[Opening INFORMATION SUPPLIED section]

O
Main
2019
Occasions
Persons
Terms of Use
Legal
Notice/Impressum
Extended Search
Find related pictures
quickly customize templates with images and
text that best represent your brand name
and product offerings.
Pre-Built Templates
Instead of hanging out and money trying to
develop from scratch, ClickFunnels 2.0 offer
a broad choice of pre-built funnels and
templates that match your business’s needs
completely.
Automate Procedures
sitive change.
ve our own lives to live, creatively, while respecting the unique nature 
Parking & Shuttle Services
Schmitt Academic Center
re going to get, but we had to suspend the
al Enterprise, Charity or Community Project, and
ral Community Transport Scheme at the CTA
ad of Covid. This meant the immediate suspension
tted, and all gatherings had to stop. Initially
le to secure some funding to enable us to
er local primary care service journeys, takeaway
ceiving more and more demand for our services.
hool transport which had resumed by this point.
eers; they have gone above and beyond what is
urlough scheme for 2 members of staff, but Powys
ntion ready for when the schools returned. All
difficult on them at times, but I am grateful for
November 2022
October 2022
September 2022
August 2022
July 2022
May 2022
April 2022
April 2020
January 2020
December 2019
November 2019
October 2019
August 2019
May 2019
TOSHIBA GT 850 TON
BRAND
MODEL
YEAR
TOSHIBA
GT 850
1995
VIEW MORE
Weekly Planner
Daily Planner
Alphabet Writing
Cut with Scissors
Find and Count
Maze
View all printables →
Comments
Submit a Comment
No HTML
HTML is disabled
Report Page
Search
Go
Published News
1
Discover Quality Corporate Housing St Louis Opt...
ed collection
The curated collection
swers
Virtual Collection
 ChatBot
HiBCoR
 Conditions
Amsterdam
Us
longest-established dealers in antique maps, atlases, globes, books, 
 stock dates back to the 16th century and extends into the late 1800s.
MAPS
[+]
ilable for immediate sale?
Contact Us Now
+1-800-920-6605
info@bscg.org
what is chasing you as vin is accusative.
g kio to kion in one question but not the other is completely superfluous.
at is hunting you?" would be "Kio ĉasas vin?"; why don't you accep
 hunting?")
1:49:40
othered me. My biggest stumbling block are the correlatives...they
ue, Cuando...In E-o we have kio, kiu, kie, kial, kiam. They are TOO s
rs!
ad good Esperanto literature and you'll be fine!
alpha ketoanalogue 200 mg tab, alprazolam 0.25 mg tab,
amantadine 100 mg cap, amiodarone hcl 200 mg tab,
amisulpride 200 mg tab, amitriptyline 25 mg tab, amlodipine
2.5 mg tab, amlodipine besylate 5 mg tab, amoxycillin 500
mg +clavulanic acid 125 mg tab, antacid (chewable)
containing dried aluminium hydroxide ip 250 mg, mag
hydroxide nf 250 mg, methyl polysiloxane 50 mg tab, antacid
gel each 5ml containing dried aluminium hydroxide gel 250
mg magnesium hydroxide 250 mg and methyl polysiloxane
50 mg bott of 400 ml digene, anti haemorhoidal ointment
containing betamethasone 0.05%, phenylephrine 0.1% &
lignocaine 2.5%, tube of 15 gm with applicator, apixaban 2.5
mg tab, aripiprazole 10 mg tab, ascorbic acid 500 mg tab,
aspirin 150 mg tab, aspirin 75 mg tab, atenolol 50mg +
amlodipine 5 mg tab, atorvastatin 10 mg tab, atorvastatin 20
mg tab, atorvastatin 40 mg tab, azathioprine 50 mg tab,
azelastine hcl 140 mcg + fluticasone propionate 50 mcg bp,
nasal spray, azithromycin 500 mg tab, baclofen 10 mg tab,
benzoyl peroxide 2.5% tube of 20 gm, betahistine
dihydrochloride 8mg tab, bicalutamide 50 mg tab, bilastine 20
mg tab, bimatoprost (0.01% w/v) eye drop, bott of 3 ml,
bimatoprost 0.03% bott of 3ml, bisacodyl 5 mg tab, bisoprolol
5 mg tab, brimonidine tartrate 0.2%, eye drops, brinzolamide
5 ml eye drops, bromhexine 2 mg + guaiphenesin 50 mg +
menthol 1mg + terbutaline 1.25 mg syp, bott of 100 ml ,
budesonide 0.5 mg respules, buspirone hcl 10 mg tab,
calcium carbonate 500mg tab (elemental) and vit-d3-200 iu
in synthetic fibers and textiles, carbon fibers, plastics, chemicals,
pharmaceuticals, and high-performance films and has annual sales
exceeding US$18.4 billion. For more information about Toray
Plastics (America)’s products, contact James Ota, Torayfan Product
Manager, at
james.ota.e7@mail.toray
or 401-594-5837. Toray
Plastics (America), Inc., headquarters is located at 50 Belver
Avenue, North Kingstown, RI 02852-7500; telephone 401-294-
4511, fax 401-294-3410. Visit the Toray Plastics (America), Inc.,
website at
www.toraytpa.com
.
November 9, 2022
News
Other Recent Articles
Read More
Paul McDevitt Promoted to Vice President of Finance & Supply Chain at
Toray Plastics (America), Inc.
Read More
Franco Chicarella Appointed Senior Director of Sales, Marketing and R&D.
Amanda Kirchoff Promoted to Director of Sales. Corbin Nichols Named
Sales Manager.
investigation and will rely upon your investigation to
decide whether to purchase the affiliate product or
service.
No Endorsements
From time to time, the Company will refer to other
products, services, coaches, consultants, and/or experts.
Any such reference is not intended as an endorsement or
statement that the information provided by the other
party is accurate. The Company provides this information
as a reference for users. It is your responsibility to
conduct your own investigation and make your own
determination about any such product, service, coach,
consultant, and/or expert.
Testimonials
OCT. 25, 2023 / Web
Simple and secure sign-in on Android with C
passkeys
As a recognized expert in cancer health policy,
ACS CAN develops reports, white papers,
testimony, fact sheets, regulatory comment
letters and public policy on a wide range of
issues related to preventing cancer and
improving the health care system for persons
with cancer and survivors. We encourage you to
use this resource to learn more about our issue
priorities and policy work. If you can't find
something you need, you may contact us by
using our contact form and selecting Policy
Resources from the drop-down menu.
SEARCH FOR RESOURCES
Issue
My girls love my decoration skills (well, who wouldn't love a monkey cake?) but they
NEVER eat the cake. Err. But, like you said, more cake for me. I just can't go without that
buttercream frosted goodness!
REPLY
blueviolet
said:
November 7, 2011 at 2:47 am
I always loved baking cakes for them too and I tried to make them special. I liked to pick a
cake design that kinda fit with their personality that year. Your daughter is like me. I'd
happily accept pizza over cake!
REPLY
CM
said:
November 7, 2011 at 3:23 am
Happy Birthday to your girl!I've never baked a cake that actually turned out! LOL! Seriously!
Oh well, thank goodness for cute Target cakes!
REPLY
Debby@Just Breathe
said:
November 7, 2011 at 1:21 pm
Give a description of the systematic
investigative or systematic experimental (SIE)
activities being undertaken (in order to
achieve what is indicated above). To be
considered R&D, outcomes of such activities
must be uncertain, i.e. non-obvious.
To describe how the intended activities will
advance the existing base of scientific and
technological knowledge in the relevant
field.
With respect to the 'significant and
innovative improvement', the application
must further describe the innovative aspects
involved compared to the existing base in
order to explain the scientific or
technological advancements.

[Closing INFORMATION SUPPLIED section]

— YOUR OBJECTIVE —
Please transcribe all of the data above line for line, without changing anything.

— OUTPUT —
O
Main
2019
Occasions
Persons
Terms of Use
Legal
Notice/Impressum
Extended Search
Find related pictures
quickly customize templates with images and
text that best represent your brand name
and product offerings.
Pre-Built Templates
Instead of hanging out and money trying to
develop from scratch, ClickFunnels 2.0 offer
a broad choice of pre-built funnels and
templates that match your business’s needs
completely.
Automate Procedures
sitive change.
ve our own lives to live, creatively, while respecting the unique nature 
Parking & Shuttle Services
Schmitt Academic Center
re going to get, but we had to suspend the
al Enterprise, Charity or Community Project, and
ral Community Transport Scheme at the CTA
ad of Covid. This meant the immediate suspension
tted, and all gatherings had to stop. Initially
le to secure some funding to enable us to
er local primary care service journeys, takeaway
ceiving more and more demand for our services.
hool transport which had resumed by this point.
eers; they have gone above and beyond what is
urlough scheme for 2 members of staff, but Powys
ntion ready for when the schools returned. All
difficult on them at times, but I am grateful for
November 2022
October 2022
September 2022
August 2022
July 2022
May 2022
April 2022
April 2020
January 2020
December 2019
November 2019
October 2019
August 2019
May 2019
TOSHIBA GT 850 TON
BRAND
MODEL
YEAR
TOSHIBA
GT 850
1995
VIEW MORE
Weekly Planner
Daily Planner
Alphabet Writing
Cut with Scissors
Find and Count
Maze
View all printables →
Comments
Submit a Comment
No HTML
HTML is disabled
Report Page
Search
Go
Published News
1
Discover Quality Corporate Housing St Louis Opt...
ed collection
The curated collection
swers
Virtual Collection
 ChatBot
HiBCoR
 Conditions
Amsterdam
Us
longest-established dealers in antique maps, atlases, globes, books, 
 stock dates back to the 16th century and extends into the late 1800s.
MAPS
[+]
ilable for immediate sale?
Contact Us Now
+1-800-920-6605
info@bscg.org
what is chasing you as vin is accusative.
g kio to kion in one question but not the other is completely superfluous.
at is hunting you?" would be "Kio ĉasas vin?"; why don't you accep
 hunting?")
1:49:40
othered me. My biggest stumbling block are the correlatives...they
ue, Cuando...In E-o we have kio, kiu, kie, kial, kiam. They are TOO s
rs!
ad good Esperanto literature and you'll be fine!
alpha ketoanalogue 200 mg tab, alprazolam 0.25 mg tab,
amantadine 100 mg cap, amiodarone hcl 200 mg tab,
amisulpride 200 mg tab, amitriptyline 25 mg tab, amlodipine
2.5 mg tab, amlodipine besylate 5 mg tab, amoxycillin 500
mg +clavulanic acid 125 mg tab, antacid (chewable)
containing dried aluminium hydroxide ip 250 mg, mag
hydroxide nf 250 mg, methyl polysiloxane 50 mg tab, antacid
gel each 5ml containing dried aluminium hydroxide gel 250
mg magnesium hydroxide 250 mg and methyl polysiloxane
50 mg bott of 400 ml digene, anti haemorhoidal ointment
containing betamethasone 0.05%, phenylephrine 0.1% &
lignocaine 2.5%, tube of 15 gm with applicator, apixaban 2.5
mg tab, aripiprazole 10 mg tab, ascorbic acid 500 mg tab,
aspirin 150 mg tab, aspirin 75 mg tab, atenolol 50mg +
amlodipine 5 mg tab, atorvastatin 10 mg tab, atorvastatin 20
mg tab, atorvastatin 40 mg tab, azathioprine 50 mg tab,
azelastine hcl 140 mcg + fluticasone propionate 50 mcg bp,
nasal spray, azithromycin 500 mg tab, baclofen 10 mg tab,
benzoyl peroxide 2.5% tube of 20 gm, betahistine
dihydrochloride 8mg tab, bicalutamide 50 mg tab, bilastine 20
mg tab, bimatoprost (0.01% w/v) eye drop, bott of 3 ml,
bimatoprost 0.03% bott of 3ml, bisacodyl 5 mg tab, bisoprolol
5 mg tab, brimonidine tartrate 0.2%, eye drops, brinzolamide
5 ml eye drops, bromhexine 2 mg + guaiphenesin 50 mg +
menthol 1mg + terbutaline 1.25 mg syp, bott of 100 ml ,
budesonide 0.5 mg respules, buspirone hcl 10 mg tab,
calcium carbonate 500mg tab (elemental) and vit-d3-200 iu
in synthetic fibers and textiles, carbon fibers, plastics, chemicals,
pharmaceuticals, and high-performance films and has annual sales
exceeding US$18.4 billion. For more information about Toray
Plastics (America)’s products, contact James Ota, Torayfan Product
Manager, at
james.ota.e7@mail.toray
or 401-594-5837. Toray
Plastics (America), Inc., headquarters is located at 50 Belver
Avenue, North Kingstown, RI 02852-7500; telephone 401-294-
4511, fax 401-294-3410. Visit the Toray Plastics (America), Inc.,
website at
www.toraytpa.com
.
November 9, 2022
News
Other Recent Articles
Read More
Paul McDevitt Promoted to Vice President of Finance & Supply Chain at
Toray Plastics (America), Inc.
Read More
Franco Chicarella Appointed Senior Director of Sales, Marketing and R&D.
Amanda Kirchoff Promoted to Director of Sales. Corbin Nichols Named
Sales Manager.
investigation and will rely upon your investigation to
decide whether to purchase the affiliate product or
service.
No Endorsements
From time to time, the Company will refer to other
products, services, coaches, consultants, and/or experts.
Any such reference is not intended as an endorsement or
statement that the information provided by the other
party is accurate. The Company provides this information
as a reference for users. It is your responsibility to
conduct your own investigation and make your own
determination about any such product, service, coach,
consultant, and/or expert.
Testimonials
OCT. 25, 2023 / Web
Simple and secure sign-in on Android with C
passkeys
As a recognized expert in cancer health policy,
ACS CAN develops reports, white papers,
testimony, fact sheets, regulatory comment
letters and public policy on a wide range of
issues related to preventing cancer and
improving the health care system for persons
with cancer and survivors. We encourage you to
use this resource to learn more about our issue
priorities and policy work. If you can't find
something you need, you may contact us by
using our contact form and selecting Policy
Resources from the drop-down menu.
SEARCH FOR RESOURCES
Issue
My girls love my decoration skills (well, who wouldn't love a monkey cake?) but they
NEVER eat the cake. Err. But, like you said, more cake for me. I just can't go without that
buttercream frosted goodness!
REPLY
blueviolet
said:
November 7, 2011 at 2:47 am
I always loved baking cakes for them too and I tried to make them special. I liked to pick a
cake design that kinda fit with their personality that year. Your daughter is like me. I'd
happily accept pizza over cake!
REPLY
CM
said:
November 7, 2011 at 3:23 am
Happy Birthday to your girl!I've never baked a cake that actually turned out! LOL! Seriously!
Oh well, thank goodness for cute Target cakes!
REPLY
Debby@Just Breathe
said:
November 7, 2011 at 1:21 pm
Give a description of the systematic
investigative or systematic experimental (SIE)
activities being undertaken (in order to
achieve what is indicated above). To be
considered R&D, outcomes of such activities
must be uncertain, i.e. non-obvious.
To describe how the intended activities will
advance the existing base of scientific and
technological knowledge in the relevant
field.
With respect to the 'significant and
innovative improvement', the application
must further describe the innovative aspects
involved compared to the existing base in
order to explain the scientific or
technological advancements.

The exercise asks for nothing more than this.